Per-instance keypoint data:
***
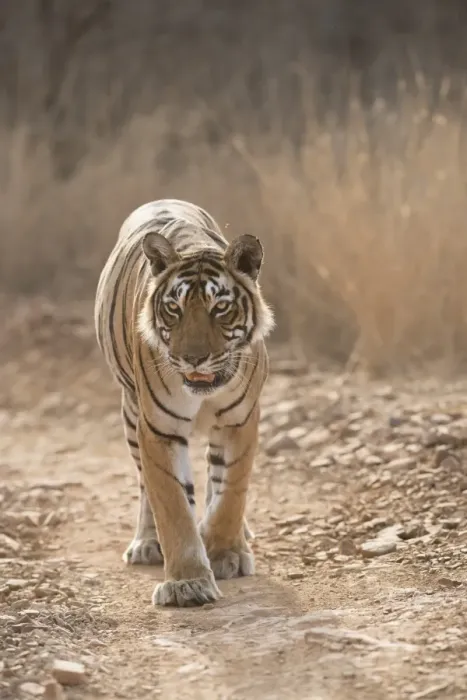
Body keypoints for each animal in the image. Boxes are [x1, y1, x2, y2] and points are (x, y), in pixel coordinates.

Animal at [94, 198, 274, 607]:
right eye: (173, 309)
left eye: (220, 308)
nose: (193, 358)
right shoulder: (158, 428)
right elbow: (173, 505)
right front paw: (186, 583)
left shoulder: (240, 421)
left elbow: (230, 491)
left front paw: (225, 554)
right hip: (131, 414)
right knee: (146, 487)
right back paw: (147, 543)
***
What to work on:
In the entries above, find the line with "left shoulder: (240, 421)", then retype it and every line after it exactly.

Written solution:
left shoulder: (240, 421)
left elbow: (230, 491)
left front paw: (225, 554)
right hip: (131, 414)
right knee: (146, 487)
right back paw: (147, 543)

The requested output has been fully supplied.